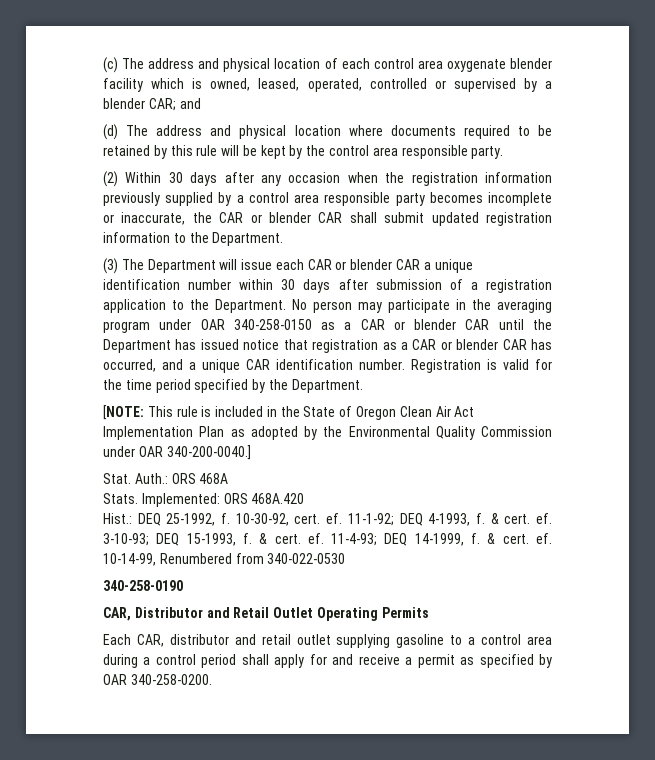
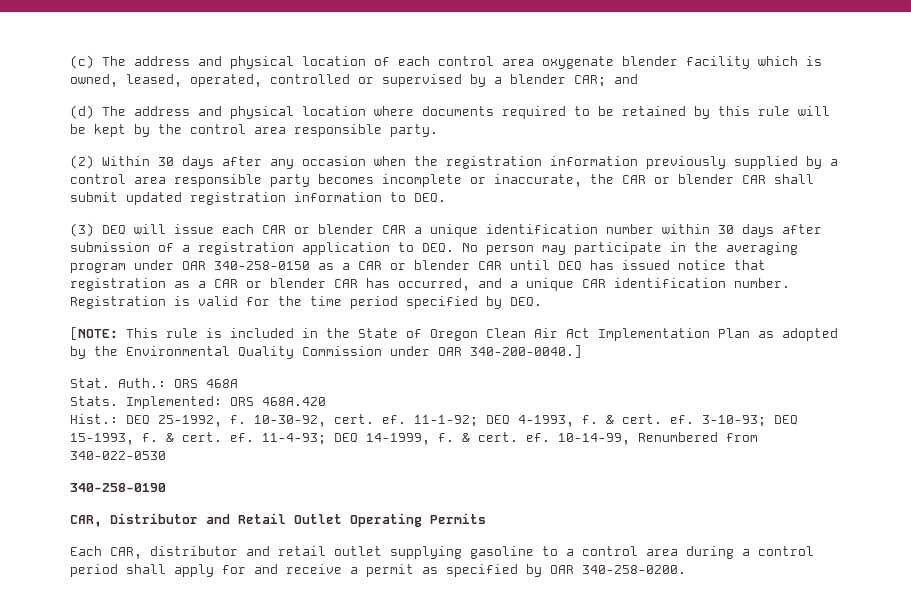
[189,232,284,246] the Department. -> [414,193,446,203] DEQ.
[121,259,216,273] The Department -> [102,225,126,235] DEQ
[190,299,286,313] the Department. -> [422,243,454,253] DEQ.
[532,319,552,330] [103,339,171,353] the Department -> [558,261,582,271] DEQ
[268,379,363,393] the Department. -> [510,297,542,307] DEQ.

____

Written task >> Omit every image. Quote each record exactly.

Task answer >>
[189,232,284,246] the Department. -> [414,193,446,203] DEQ.
[121,259,216,273] The Department -> [102,225,126,235] DEQ
[190,299,286,313] the Department. -> [422,243,454,253] DEQ.
[532,319,552,330] [103,339,171,353] the Department -> [558,261,582,271] DEQ
[268,379,363,393] the Department. -> [510,297,542,307] DEQ.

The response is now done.